Trump droht mit Seeblockade der Straße von Hormus für alle Schiffe, die den Iran anlaufen oder von dort auslaufen
Der Präsident ordnet nach gescheiterten Gesprächen mit Teheran Maßnahmen in der Straße von Hormus an.
Die Regierung von Donald Trump hat eine umfassende Eskalation des Konflikts mit dem Iran angekündigt, wobei das US-Militär eine Seeblockade gegen den gesamten Seeverkehr zu und von iranischen Häfen beginnen wird.
Laut dem US Central Command (CENTCOM) tritt die Blockade am 13. April in Kraft und gilt für Schiffe aller Nationen, die in iranische Küstengebiete ein- oder ausfahren, einschließlich Häfen im Arabischen Golf und Golf von Oman.
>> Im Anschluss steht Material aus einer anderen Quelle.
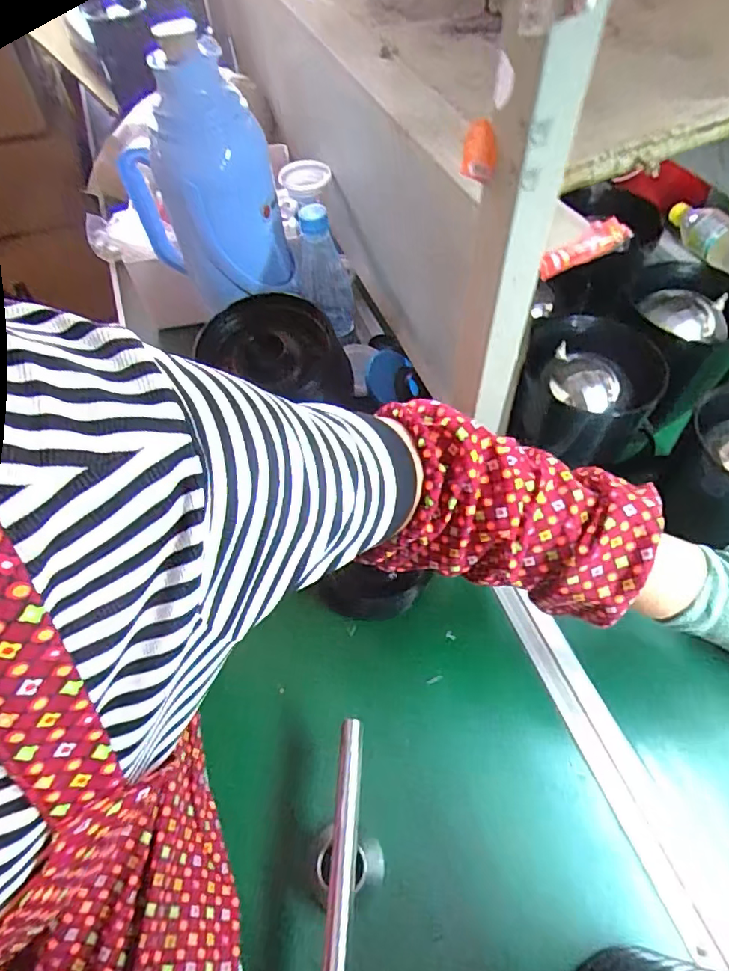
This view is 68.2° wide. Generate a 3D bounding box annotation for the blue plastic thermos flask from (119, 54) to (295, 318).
[{"bbox_3d":[-0.178,-0.329,0.601,0.157,0.232,0.121,-19,57,-11],"label":"blue plastic thermos flask"}]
Schiffe, die durch die Straße von Hormus zu nichtiranischen Zielen fahren, dürfen jedoch weiterhin passieren.
Dieser Schritt folgt auf ein Scheitern der Gespräche zwischen Washington und Teheran in Islamabad, die jedoch keine Einigung zur Verlängerung oder Festigung des fragilen zweiwöchigen Waffenstillstands erzielen konnten. Trump hat außerdem gewarnt, dass Schiffe, die Zölle an den Iran zahlen, Konsequenzen tragen könnten, während US-Streitkräfte sich darauf vorbereiten, Minen zu räumen, die Berichten zufolge in der Meerenge stationiert sind.
Iran reagierte mit deutlichen Warnungen, wobei Beamte erklärten, dass herannahende Militärschiffe als Verletzung des Waffenstillstands behandelt und mit Gewalt beantwortet werden könnten. Unterdessen bestehen die iranischen Führungskräfte darauf, offen für Verhandlungen zu bleiben, jedoch nur unter dem, was sie als faire und rechtmäßige Bedingungen bezeichnen.
Die Straße von Hormus bleibt ein kritischer Engpass für die weltweite Energieversorgung und bewältigt etwa 20 % der weltweiten Öllieferungen. Jede Störung birgt das Risiko eines weiteren wirtschaftlichen Schocks, da die Märkte bereits durch wochenlange Konflikte erschüttert wurden.